La Première applaudie ce mardi à l’Opéra Bastille n’en n’est pas tout à fait une puisque qu’il s’agit de la septième reprise de la version facétieuse de L’Elisir d’amore imaginée par Laurent Pelly en 2006. Le philtre dont il est question ici est sans doute également celui de l’éternelle jeunesse car cette production conserve aujourd’hui encore toute sa grâce. Le décor campe avec un réalisme teinté de poésie une campagne d’après-guerre, entre les décennies 1950 et 1970, mêlant les grandes heures de Cinecittà et la France photographiée par Raymond Depardon.
Les blouses et fichus des paysannes pourraient être laids, ils sont pleins de charme ; le plateau est traversé par tous les moyens de locomotion imaginables : vélo, solex, vespa mais également – plus rares sur les scènes lyriques – camion et tracteur ! Ces éléments disgracieux de prime abord apportent au contraire une saveur délicieuse à l’ensemble. De même, l’immense meule de foin du premier tableau nous transporte immédiatement hors du quotidien.
De nombreux traits d’humour ensoleillent également la soirée : un parasol rouge devient étendard de rébellion féministe, un chien traverse inopinément la scène, le rideau d’entr’acte reprend les codes d’une page de publicité à l’ancienne où l’élixir de Dulcamara semble souverain pour les maux les plus divers, de la constipation aux odeurs sui generis en passant par les chagrins d’amour…
Les lumières de Joël Adam questionnent quelque peu dans cette scénographie si réussie : elles sont très belles, suivant le cheminement imaginaire de cette journée de fin d’été où se nouent les destinées amoureuses. Pourtant, leurs transitions s’avèrent désagréablement brutales comme pour dénoncer la théâtralité, l’artificialité du jeu de dupes auxquels se livrent les différents personnages ; à moins, plus prosaïquement, que cette première représentation ne demande encore quelques réglages.
© Opéra national de Paris
Dans ce cadre extrêmement soigné, les quatre protagonistes principaux du « melodramma giocoso » pirouettent, bouffonnent à plaisir.
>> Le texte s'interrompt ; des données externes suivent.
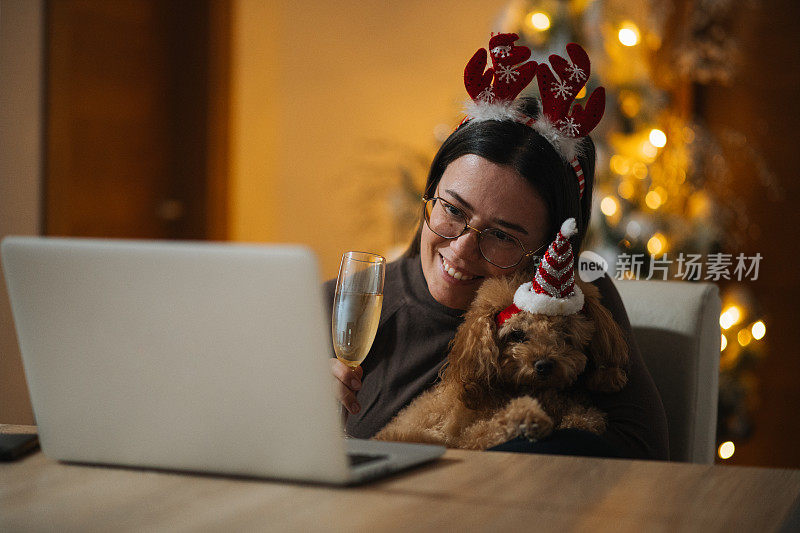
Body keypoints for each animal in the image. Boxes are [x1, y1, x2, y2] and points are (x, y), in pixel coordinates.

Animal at [376, 274, 632, 448]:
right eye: (516, 334)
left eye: (565, 334)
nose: (543, 365)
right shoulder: (468, 438)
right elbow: (490, 430)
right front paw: (527, 419)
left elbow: (584, 417)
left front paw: (579, 417)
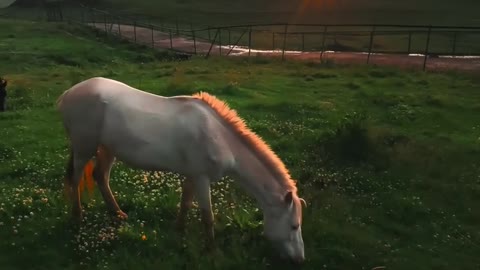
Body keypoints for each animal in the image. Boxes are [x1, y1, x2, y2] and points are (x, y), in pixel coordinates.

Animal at [55, 77, 304, 262]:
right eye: (294, 226)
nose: (300, 260)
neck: (219, 138)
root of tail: (68, 93)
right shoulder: (202, 178)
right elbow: (207, 215)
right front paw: (212, 250)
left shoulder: (191, 175)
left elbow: (185, 204)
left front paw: (179, 231)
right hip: (84, 147)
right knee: (76, 179)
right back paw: (77, 217)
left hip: (107, 149)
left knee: (100, 177)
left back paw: (117, 214)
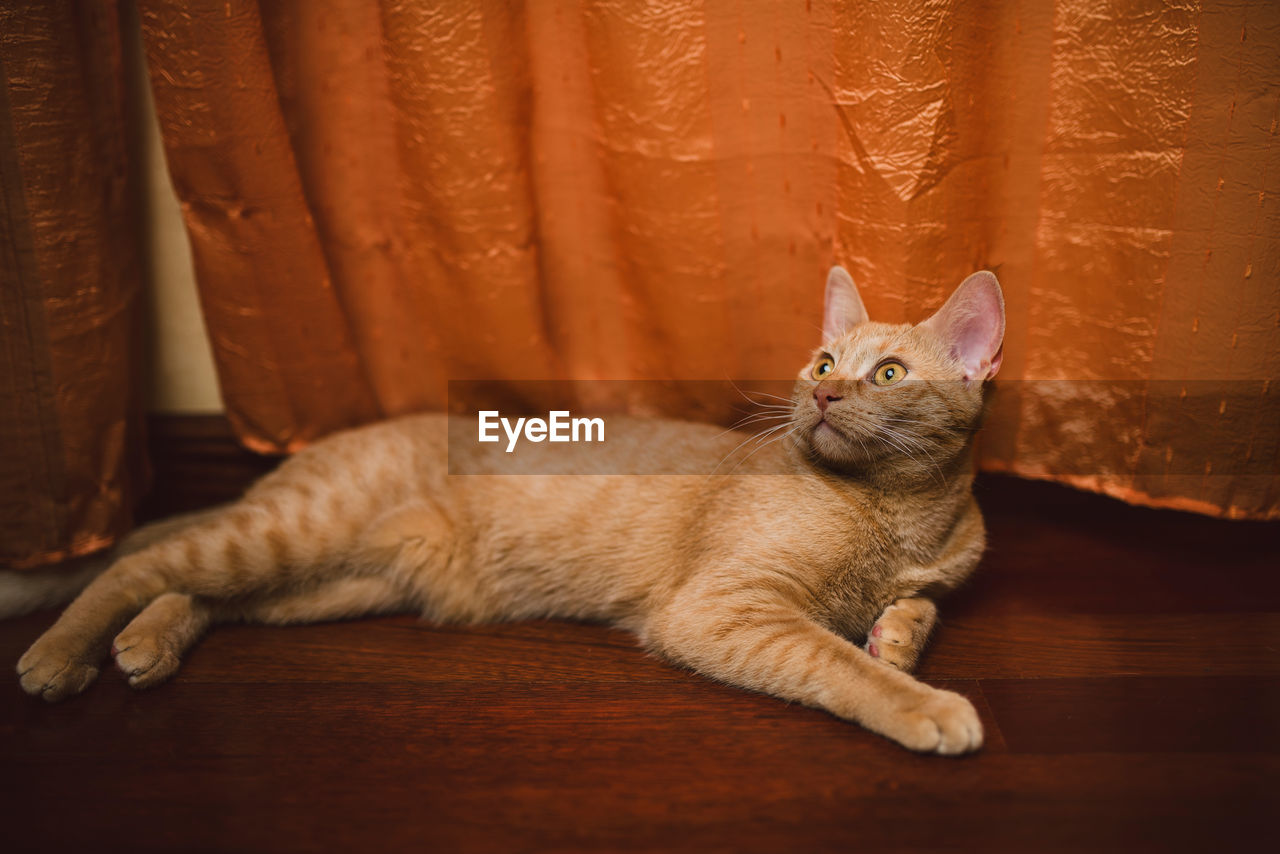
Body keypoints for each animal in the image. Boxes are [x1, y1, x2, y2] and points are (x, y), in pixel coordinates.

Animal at [15, 267, 1003, 752]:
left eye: (887, 374)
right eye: (823, 363)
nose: (825, 397)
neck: (899, 514)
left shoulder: (933, 571)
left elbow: (916, 606)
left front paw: (894, 635)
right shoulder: (724, 609)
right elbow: (834, 663)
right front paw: (919, 702)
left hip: (327, 582)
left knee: (200, 594)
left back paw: (144, 645)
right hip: (299, 536)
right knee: (138, 562)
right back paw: (61, 654)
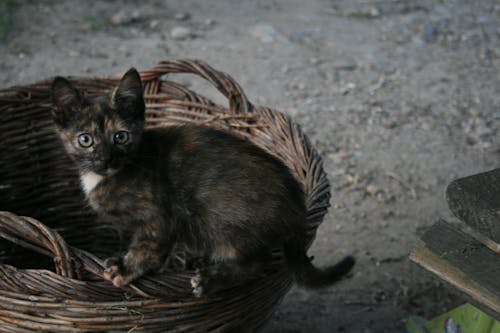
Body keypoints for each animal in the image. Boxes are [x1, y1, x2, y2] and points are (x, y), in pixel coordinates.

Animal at [51, 68, 356, 296]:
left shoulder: (157, 217)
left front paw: (127, 269)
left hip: (221, 219)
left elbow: (148, 246)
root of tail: (298, 209)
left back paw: (211, 279)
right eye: (85, 140)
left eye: (120, 137)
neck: (107, 176)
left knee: (257, 262)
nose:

La distribution, d’excellente tenue, est particulièrement harmonieuse dans les timbres et les ensembles réjouissent l’oreille.
Les deux amoureux, incarnés par deux chanteurs américains, dominent la distribution. Sydney Mancasola est une Adina corsée et volontaire aux aigus désarmants de facilité. Les voyelles très ouvertes apportent intelligibilité à son italien, tout comme le médium bien timbré ou le phrasé raffiné. Coquette sans être mièvre, elle sait également toucher sans jamais verser dans l’outrance. Face à elle, Matthew Polenzani campe un merveilleux Nemorino, enfant joueur, rieur, tout de pureté et d’innocence. Il l’interprète avec une justesse, une intelligence du jeu et des nuances qui ravissent jusqu’à cette « furtiva lagrima » exceptionnelle où l’immense vaisseau de l’Opéra Bastille se trouve tout entier suspendu à ses pianissimi.
Les deux compatriotes, outre l’aisance scénique, le naturel de l’émission, partagent une impeccable projection et des timbres juvéniles aux palettes claires et chaudes qui créent un très bel équilibre dans leurs duos.
Leur diction impeccable est une qualité partagée par l’ensemble du plateau vocal, indispensable notamment pour les exigeants récitatifs où l’italien « tricote » à grande vitesse. Carlo Lepore y excelle ; son Dulcamara est plein d’ironie et d’abattage, mais on lui voudrait plus d’ampleur, un vibrato moins rapide. Simone del Savio surjoue lui aussi avec délectation l’archétype induit par son patronyme de Belcore ; quel dommage qu’il manque légèrement de focus et passe parfois difficilement la fosse d’orchestre.
Lucrecia Drei complète avantageusement la distribution même si la partition réduite dévolue à Giannetta ne permet pas de rendre justice à ses manifestes qualités vocales. Elle mène les chœurs avec beaucoup d’aplomb. Ces derniers semblent dans un premier temps encombrés par leurs masques donc peu intelligibles avant de trouver un très bon équilibre.
L’orchestre de l’Opéra, quant à lui, est mené avec autant de précision que d’élégance par Giampaolo Bisanti, très à l’écoute des chanteurs, de leurs besoin de suspens, de silence, en particulier dans les moments d’émotion à l’exemple de la supplique de Nemorino à la fin du premier acte. En contrepoint toutefois, quelques tempi plus enlevés auraient apporté un grain de folie supplémentaire à cette réjouissante escapade campagnarde.